Сатириконцы — страница 1 из 12

Ефим Давыдович ЗозуляСатириконцыВоспоминания

1

Жутко подумать — то, о чем пойдет речь в настоящем очерке, происходило без малого двадцать пять лет назад… четверть века!

Но это — обычное лирическое отступление, в котором, к сожалению, ничего утешительного не содержится и содержаться не может…

Приступим к делу.

В январе 1914 года я приехал в Петербург. Куда было направиться в поисках литературной работы? Тогда к начинающим писателям относились не так, как теперь. Незадолго до моего приезда я послал в петербургский еженедельник «Солнце России» рассказ на конкурс, организованный этим журналом. Рассказ получил премию и был напечатан. Не без чувства торжественности я пришел в редакцию. Но меня, премированного автора, приняли так холодно и небрежно, что я долго туда не ходил. В журнале все были чем-то заняты — было не до молодых авторов.

Сделав некоторые другие попытки получить работу, я решил зайти и в «Новый Сатирикон», к его редактору и знаменитому писателю-юмористу Аркадию Аверченко.

Дело в том, что Аркадий Аверченко иногда, главным образом, по праздникам печатался не только в столичных, но и в крупных провинциальных газетах. В некоторых печатался и я. Бывали случаи, когда наши рассказы помещались рядом. Может быть, думал я, — просматривая номера газет со своими рассказами, Аверченко заметил и мою скромную подпись?

Расчет оказался верным.

Когда я, прийдя к Аверченко, назвал себя, он знал мою фамилию.

— Как же, как же, — любезно сказал он, — я знаю ваше имя и фамилию.

И, как решительно все, с кем я знакомился, он спросил:

— Это настоящая фамилия?

— Да, — ответил я. — Настоящая.

Аверченко жил на Троицкой улице, в доме № 15. Двор был опрятный, гладко выложенный и выходил, так как был проезжим, и на Фонтанку.

▸ **ВЫДЕРЖКИ ИЗ МАТЕРИАЛА**:
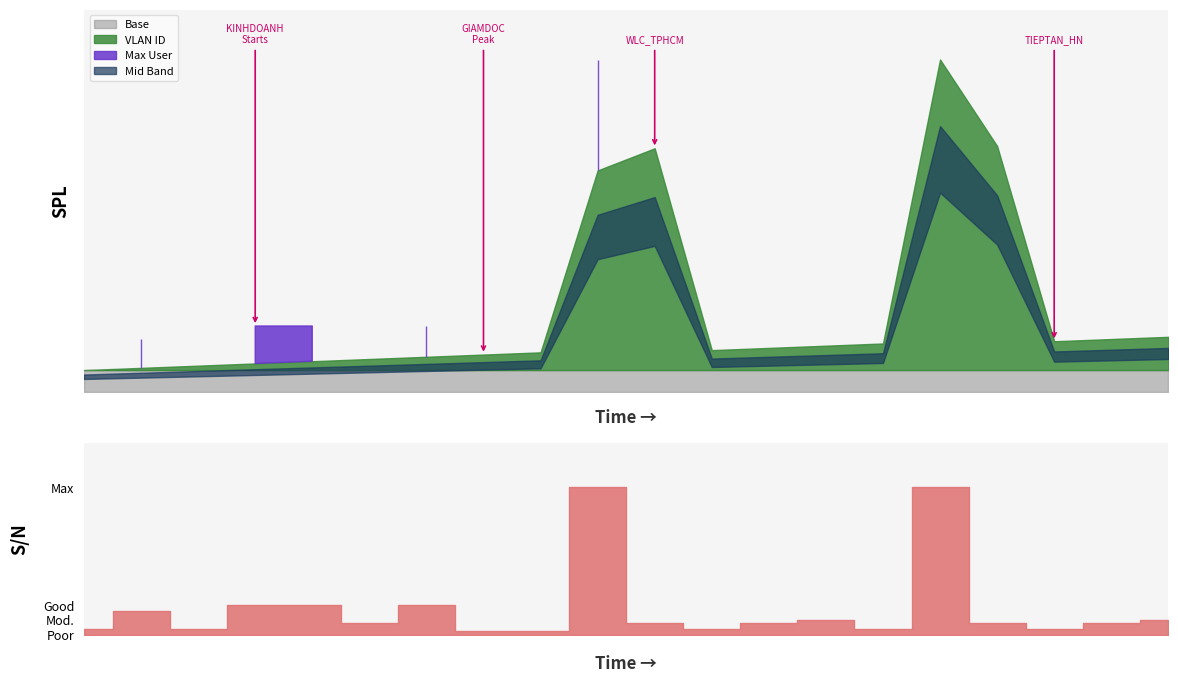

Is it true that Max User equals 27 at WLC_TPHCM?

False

--

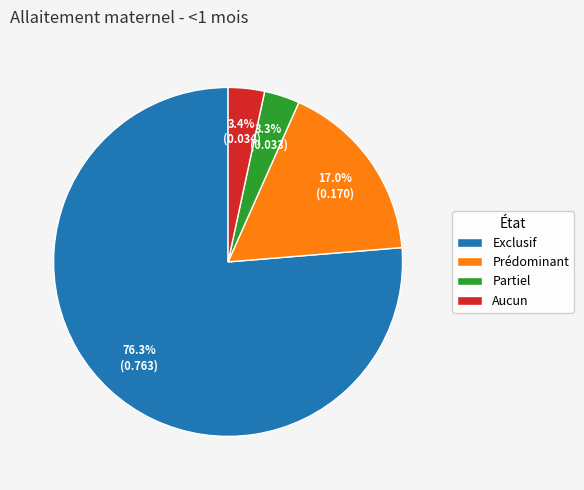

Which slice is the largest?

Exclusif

▸ **ТРЕБУЕМОЕ ДЕЙСТВИЕ**: По фрагменту текста воспоминаний о сатириконцах: на какой улице и в каком доме жил Аркадий Аверченко?

▸ **ОТВЕТ НА ЗАДАНИЕ**: На Троицкой улице, в доме № 15.